Multi-view scene reconstruction records:
┄┄┄┄┄┄
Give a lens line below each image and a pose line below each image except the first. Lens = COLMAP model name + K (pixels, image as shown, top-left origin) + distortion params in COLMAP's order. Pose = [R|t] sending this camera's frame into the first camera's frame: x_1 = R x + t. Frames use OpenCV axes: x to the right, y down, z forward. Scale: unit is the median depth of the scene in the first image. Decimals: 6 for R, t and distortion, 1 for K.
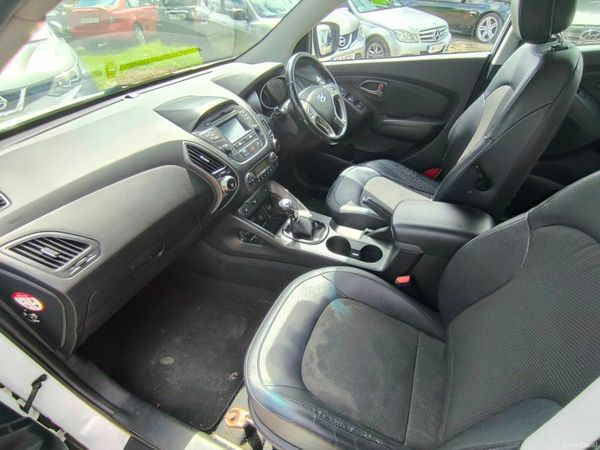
lens RADIAL K [[325.6, 0, 300.0], [0, 325.6, 225.0], [0, 0, 1]] dist [-0.001646, 0.016598]
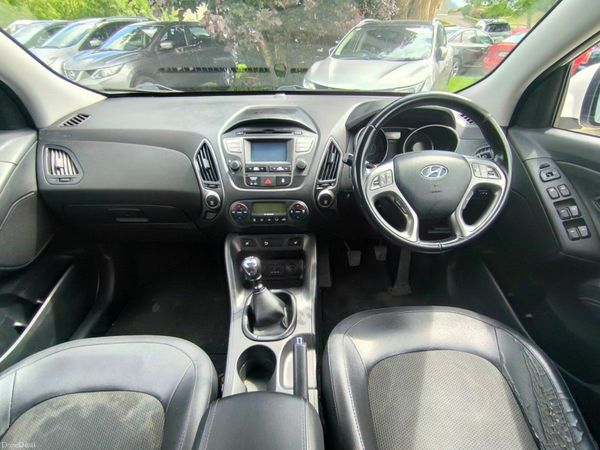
lens RADIAL K [[325.6, 0, 300.0], [0, 325.6, 225.0], [0, 0, 1]] dist [-0.001646, 0.016598]
pose [[0.437617, 0.530439, -0.726034, 0.511332], [-0.561493, 0.791881, 0.240106, -0.384495], [0.702294, 0.302588, 0.644378, 0.579307]]
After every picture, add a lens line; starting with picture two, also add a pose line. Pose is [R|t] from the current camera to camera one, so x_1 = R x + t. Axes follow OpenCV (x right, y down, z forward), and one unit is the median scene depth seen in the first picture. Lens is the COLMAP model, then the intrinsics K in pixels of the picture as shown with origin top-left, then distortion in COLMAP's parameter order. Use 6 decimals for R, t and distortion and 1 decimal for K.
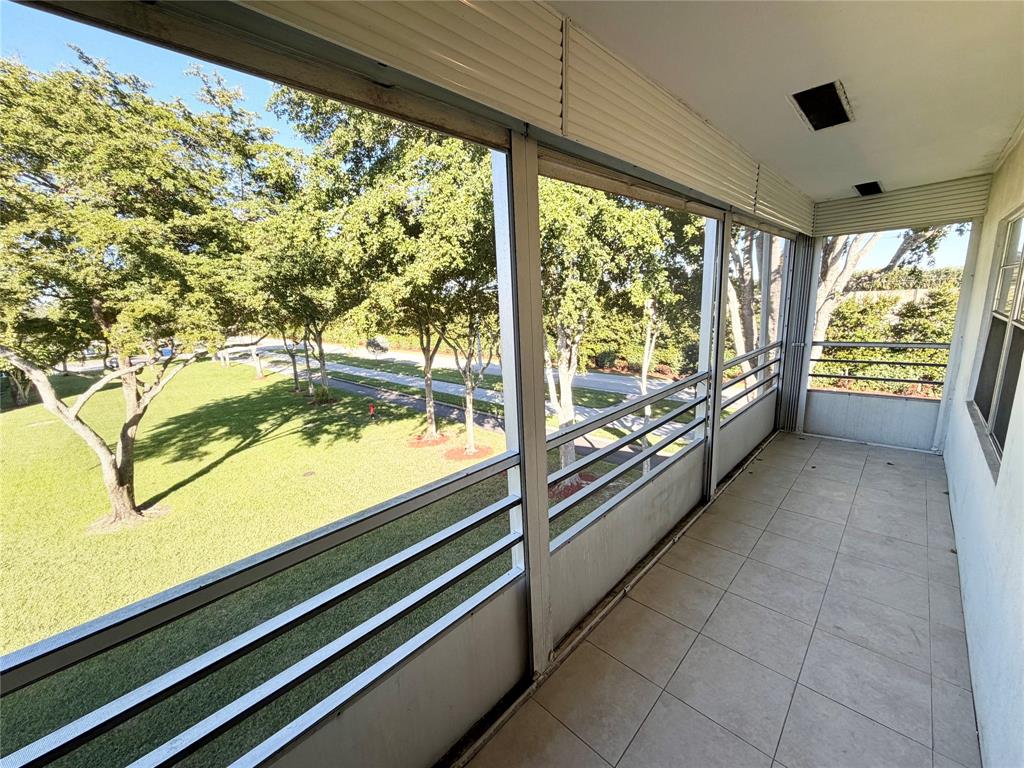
lens RADIAL K [[410.5, 0, 508.7], [0, 410.5, 386.0], [0, 0, 1]] dist [0.001262, 0.000101]
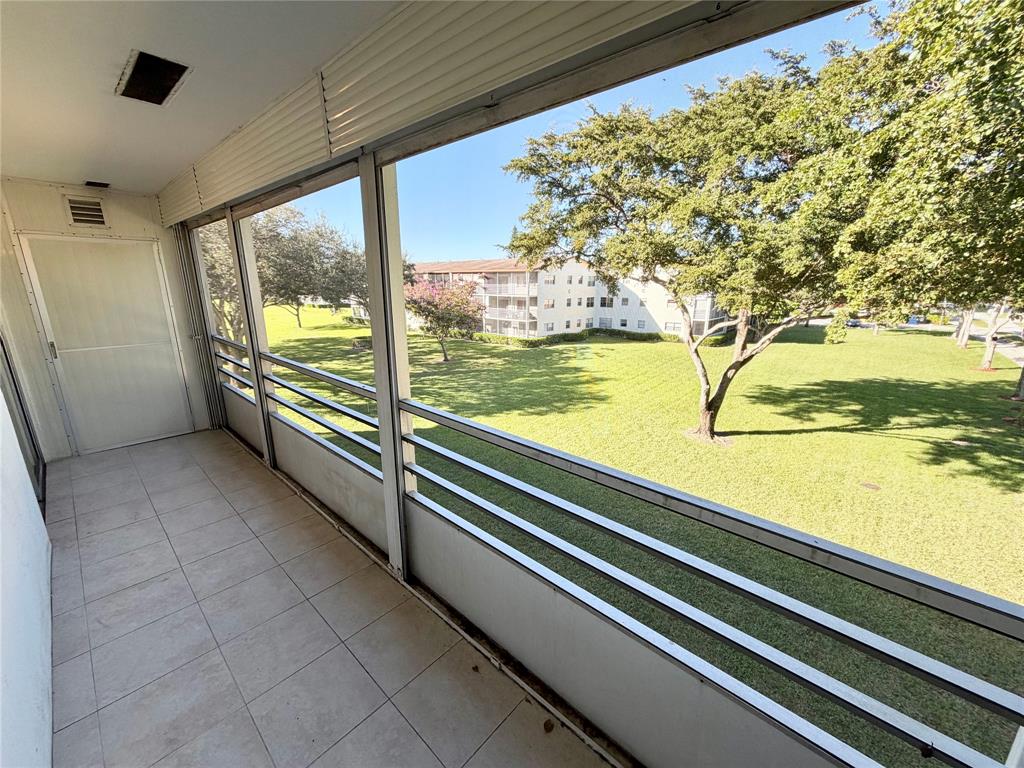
lens RADIAL K [[410.5, 0, 509.4], [0, 410.5, 385.5], [0, 0, 1]] dist [0.001262, 0.000101]
pose [[0.035353, 0.292003, -0.955764, 0.164198], [-0.206078, 0.937938, 0.278935, -0.040531], [0.977897, 0.187100, 0.093334, 0.160117]]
┄┄┄┄┄┄
[WHAT YOU HAVE TO DO]
Select each line of the records that contains the string "camera". Only case-sensitive matches count.

[EXPECTED ANSWER]
Give a lens line below each image and a pose line below each image except the first. Lens = COLMAP model name + K (pixels, image as shown, top-left origin) + distortion params in COLMAP's order. Pose = [R|t] sending this camera's frame into the first camera's frame: x_1 = R x + t. Frames use OpenCV axes: x to the right, y down, z forward. Scale: unit is the median depth of the scene in the first image. Decimals: 6 for R, t and distortion, 1 for K.
After every picture, add a lens line; starting with picture two, also add a pose line. Pose is [R|t] from the current camera to camera one, so x_1 = R x + t. Axes follow OpenCV (x right, y down, z forward), and one unit is the median scene depth seen in the first picture. Lens is the COLMAP model, then the intrinsics K in pixels of the picture as shown with origin top-left, then distortion in COLMAP's parameter order. Use 6 decimals for R, t and distortion and 1 decimal for K.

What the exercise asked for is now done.